Pek çoğu bir boşluğu doldururken, bir işe yararken işe yaramayanları da var.

İlkel dünyada ve ilkel zamanlarda tamamına yakını doğal nitelikte olan çatıların bugün, modern zamanlarda ve modern dünyada on binlercesi var.

İnsanlar bir araya geldikçe kendiliğinden, doğal çatılar kuruluyor ve insanlar bir araya geldikçe çatılar kuruyorlar.

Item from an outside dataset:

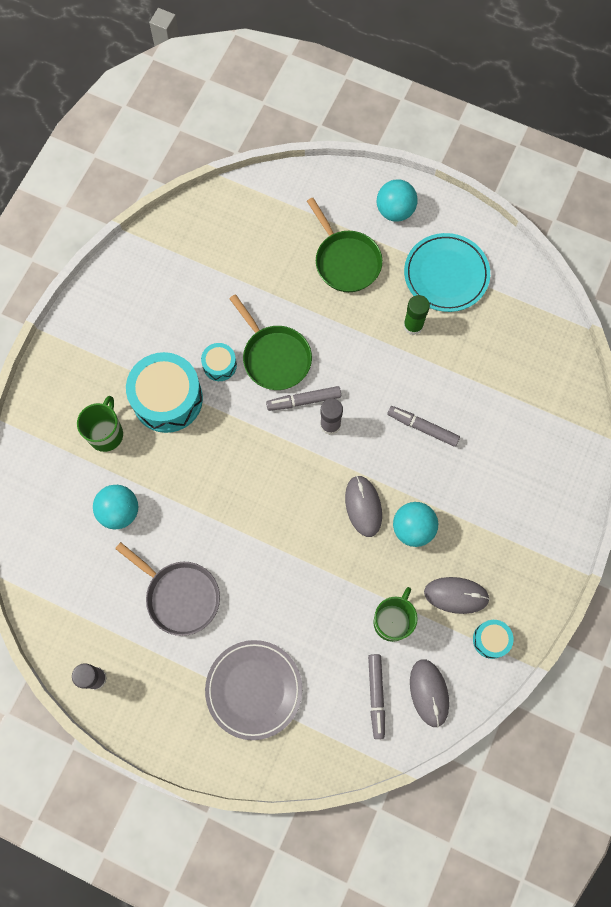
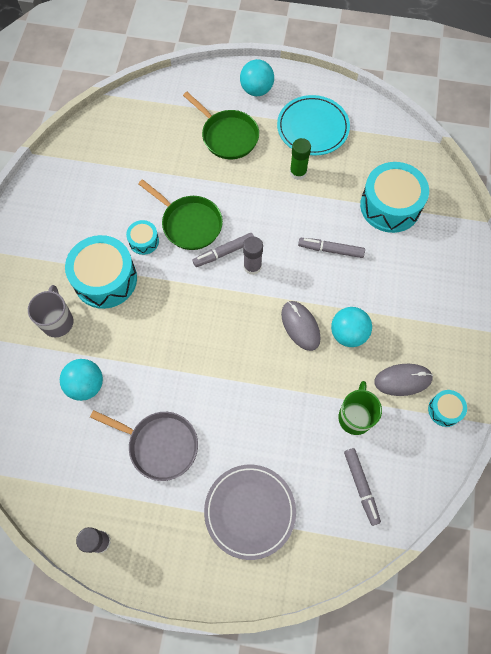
camera: 15 degrees left, 5 degrees down
(106, 433) = (57, 321): green mug -> grey mug
(429, 693) = (406, 471): grey mouse -> none
(506, 392) = (390, 206): none -> turquoise drum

Ayrılıklarla çözülüyor bazı çatılar. Bazılarını insanlar yıkıp gidiyorlar. Bazıları kalıp direniyor olumsuz koşullara.

Himalaya Dağları için dünyanın çatısı dendiğini bilmeyen yok.

İlk insanlar ağaçların ya da mağaraların çatıları altında sürdürmüşler yaşamlarını.

Evlerin çatılarıdır aile çatılarını zırh gibi kapatan, koruyan, gizleyen.

Doğru yerde, doğru malzeme ile üretilmiş, doğru büyüklükte bir çatı ne kadar güzeldir.

Bunu evlilik, arkadaşlık, iş ortamı gibi soyut şeyler için de; çardak, ev, işyeri, kamp çadırı gibi somut şeyler için de düşünebiliriz. Soyut ya da somut her biri sonuçta birer çatı değil midir?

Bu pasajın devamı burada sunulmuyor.